Our very own Keith Firth was recently asked to provide expert opinion on the issue of traffic signal control for BBC Radio 5 live Drive show, hosted by Tony Livesey. In a lively and entertaining discussion, Keith spoke about the merits of conventional versus unconventional approaches to traffic management, in response to a recently published document ‘Seeing Red (Traffic controls and the economy)’ by the Institute of Economic Affairs (January 2016), which can be found at www.iea.org.uk/publications/research/seeing-red-traffic-controls-and-the-economy.

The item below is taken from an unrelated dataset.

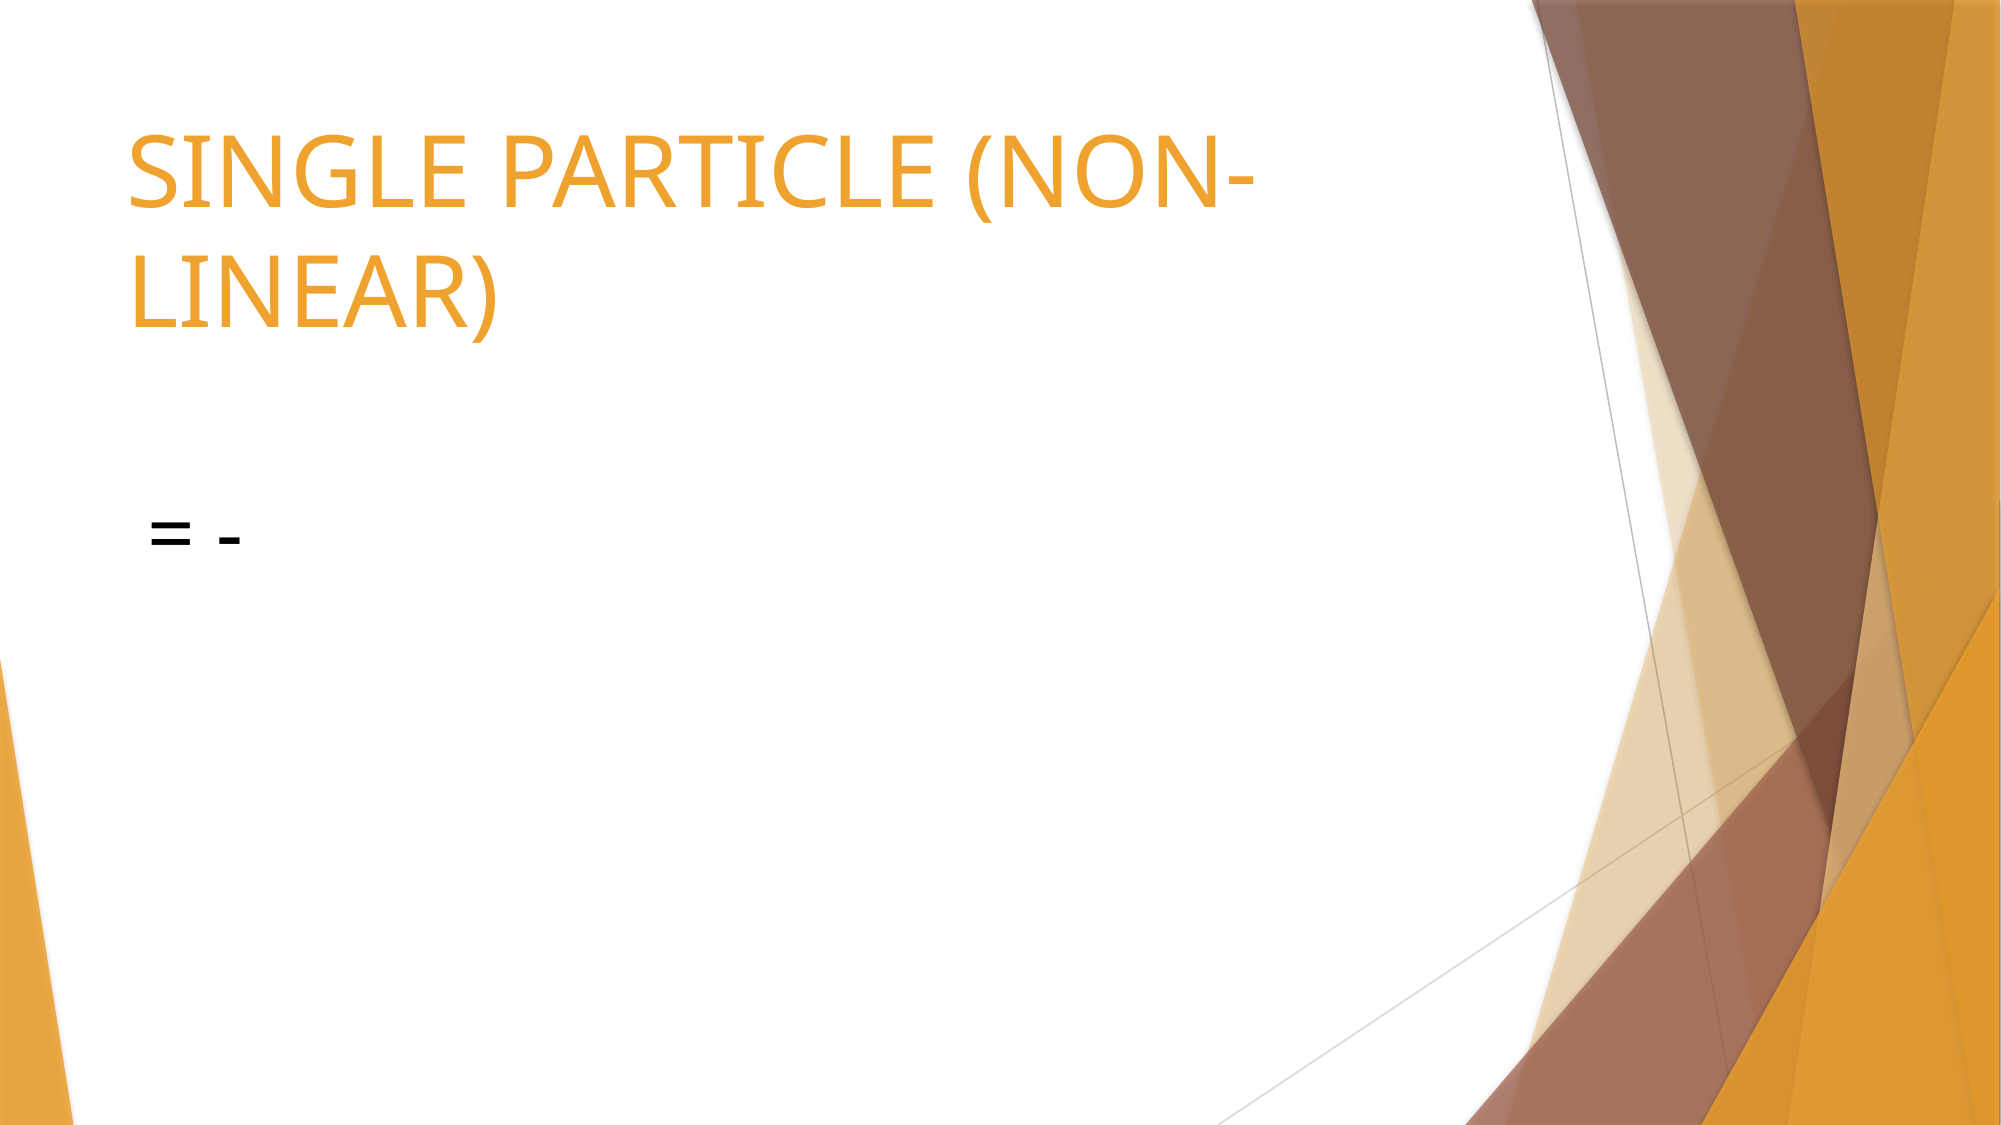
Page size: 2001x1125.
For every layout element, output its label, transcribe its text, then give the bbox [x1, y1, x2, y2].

title single particle (non-linear) [111, 99, 1522, 317]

The report describes how the continual growth in conventional and formal traffic management infrastructure and strategies across the UK are not necessarily good for the economy, the movement of traffic, road safety, public health and well-being, and suggests that there is a strong economic case for removing a lot of the traffic regulation we see around us and have to deal with on a day-to-day basis. In recent years, there have been a number of successful traffic signal removal schemes, such as those in Coventry, Poynton and Bexleyheath to name but a few, but these and other schemes can hit the headlines following the frustration of some road user groups, especially the blind and visually impaired pedestrians, who feel that they are unsafe and difficult to use.
Keith has, for many years, been a leading expert on the issues around traffic control reform and the complexities of designing, modelling and delivering simplified streetscape schemes that seem to go against the traditional norms of road and junction design. His team has developed techniques for assessing the potential benefits of removing normal traffic signal and give-way controls in favour of unconventional designs that seek to enhance the public realm and civilise our streets. He argues that this form of scheme design can be valuable under the right conditions, but that there will always be a case for formal traffic controls where the conflicts between vehicle traffic, buses, cyclists and pedestrians are too great and difficult to manage without them. The traffic light is here to stay for some time to come.